▶ Given entries:
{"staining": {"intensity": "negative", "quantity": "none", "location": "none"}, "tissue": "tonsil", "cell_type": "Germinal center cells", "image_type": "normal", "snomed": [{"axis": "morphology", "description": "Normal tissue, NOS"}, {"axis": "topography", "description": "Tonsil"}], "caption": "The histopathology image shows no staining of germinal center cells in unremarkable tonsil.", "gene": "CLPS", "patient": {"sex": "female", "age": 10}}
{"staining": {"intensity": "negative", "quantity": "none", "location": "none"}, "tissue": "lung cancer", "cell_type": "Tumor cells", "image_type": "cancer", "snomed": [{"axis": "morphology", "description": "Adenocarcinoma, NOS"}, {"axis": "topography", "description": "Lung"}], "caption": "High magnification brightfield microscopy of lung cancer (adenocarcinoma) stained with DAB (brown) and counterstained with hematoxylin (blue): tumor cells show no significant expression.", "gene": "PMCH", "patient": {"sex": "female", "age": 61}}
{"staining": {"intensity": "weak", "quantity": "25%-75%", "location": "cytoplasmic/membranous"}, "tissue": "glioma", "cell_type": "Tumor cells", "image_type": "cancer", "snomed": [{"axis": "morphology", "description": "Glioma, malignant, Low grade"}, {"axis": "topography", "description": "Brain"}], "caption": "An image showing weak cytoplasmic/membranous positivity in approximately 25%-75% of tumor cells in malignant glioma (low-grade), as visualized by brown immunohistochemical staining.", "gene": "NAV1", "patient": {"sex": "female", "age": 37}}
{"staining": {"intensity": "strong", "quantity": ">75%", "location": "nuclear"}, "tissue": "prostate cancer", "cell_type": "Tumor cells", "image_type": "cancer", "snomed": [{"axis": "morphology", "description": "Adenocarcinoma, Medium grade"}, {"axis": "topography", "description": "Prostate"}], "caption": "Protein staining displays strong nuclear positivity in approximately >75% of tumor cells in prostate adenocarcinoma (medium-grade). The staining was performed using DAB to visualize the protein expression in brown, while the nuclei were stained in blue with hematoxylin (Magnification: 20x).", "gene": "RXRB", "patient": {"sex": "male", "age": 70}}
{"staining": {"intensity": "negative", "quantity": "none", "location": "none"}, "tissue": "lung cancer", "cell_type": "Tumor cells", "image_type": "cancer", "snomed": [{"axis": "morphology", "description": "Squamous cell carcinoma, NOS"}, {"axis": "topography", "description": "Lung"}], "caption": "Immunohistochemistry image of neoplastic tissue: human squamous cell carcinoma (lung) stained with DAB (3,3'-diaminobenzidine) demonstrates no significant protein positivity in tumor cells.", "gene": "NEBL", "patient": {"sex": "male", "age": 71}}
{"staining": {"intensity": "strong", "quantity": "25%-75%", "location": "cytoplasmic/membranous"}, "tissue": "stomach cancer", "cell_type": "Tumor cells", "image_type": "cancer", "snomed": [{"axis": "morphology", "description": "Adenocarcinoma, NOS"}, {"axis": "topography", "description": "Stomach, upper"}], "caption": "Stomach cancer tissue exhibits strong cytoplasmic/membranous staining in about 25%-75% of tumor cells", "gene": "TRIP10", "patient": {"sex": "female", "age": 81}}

▶ Task statement: Exactly as written above, please repeat the entries.

▶ Exercise output:
{"staining": {"intensity": "negative", "quantity": "none", "location": "none"}, "tissue": "tonsil", "cell_type": "Germinal center cells", "image_type": "normal", "snomed": [{"axis": "morphology", "description": "Normal tissue, NOS"}, {"axis": "topography", "description": "Tonsil"}], "caption": "The histopathology image shows no staining of germinal center cells in unremarkable tonsil.", "gene": "CLPS", "patient": {"sex": "female", "age": 10}}
{"staining": {"intensity": "negative", "quantity": "none", "location": "none"}, "tissue": "lung cancer", "cell_type": "Tumor cells", "image_type": "cancer", "snomed": [{"axis": "morphology", "description": "Adenocarcinoma, NOS"}, {"axis": "topography", "description": "Lung"}], "caption": "High magnification brightfield microscopy of lung cancer (adenocarcinoma) stained with DAB (brown) and counterstained with hematoxylin (blue): tumor cells show no significant expression.", "gene": "PMCH", "patient": {"sex": "female", "age": 61}}
{"staining": {"intensity": "weak", "quantity": "25%-75%", "location": "cytoplasmic/membranous"}, "tissue": "glioma", "cell_type": "Tumor cells", "image_type": "cancer", "snomed": [{"axis": "morphology", "description": "Glioma, malignant, Low grade"}, {"axis": "topography", "description": "Brain"}], "caption": "An image showing weak cytoplasmic/membranous positivity in approximately 25%-75% of tumor cells in malignant glioma (low-grade), as visualized by brown immunohistochemical staining.", "gene": "NAV1", "patient": {"sex": "female", "age": 37}}
{"staining": {"intensity": "strong", "quantity": ">75%", "location": "nuclear"}, "tissue": "prostate cancer", "cell_type": "Tumor cells", "image_type": "cancer", "snomed": [{"axis": "morphology", "description": "Adenocarcinoma, Medium grade"}, {"axis": "topography", "description": "Prostate"}], "caption": "Protein staining displays strong nuclear positivity in approximately >75% of tumor cells in prostate adenocarcinoma (medium-grade). The staining was performed using DAB to visualize the protein expression in brown, while the nuclei were stained in blue with hematoxylin (Magnification: 20x).", "gene": "RXRB", "patient": {"sex": "male", "age": 70}}
{"staining": {"intensity": "negative", "quantity": "none", "location": "none"}, "tissue": "lung cancer", "cell_type": "Tumor cells", "image_type": "cancer", "snomed": [{"axis": "morphology", "description": "Squamous cell carcinoma, NOS"}, {"axis": "topography", "description": "Lung"}], "caption": "Immunohistochemistry image of neoplastic tissue: human squamous cell carcinoma (lung) stained with DAB (3,3'-diaminobenzidine) demonstrates no significant protein positivity in tumor cells.", "gene": "NEBL", "patient": {"sex": "male", "age": 71}}
{"staining": {"intensity": "strong", "quantity": "25%-75%", "location": "cytoplasmic/membranous"}, "tissue": "stomach cancer", "cell_type": "Tumor cells", "image_type": "cancer", "snomed": [{"axis": "morphology", "description": "Adenocarcinoma, NOS"}, {"axis": "topography", "description": "Stomach, upper"}], "caption": "Stomach cancer tissue exhibits strong cytoplasmic/membranous staining in about 25%-75% of tumor cells", "gene": "TRIP10", "patient": {"sex": "female", "age": 81}}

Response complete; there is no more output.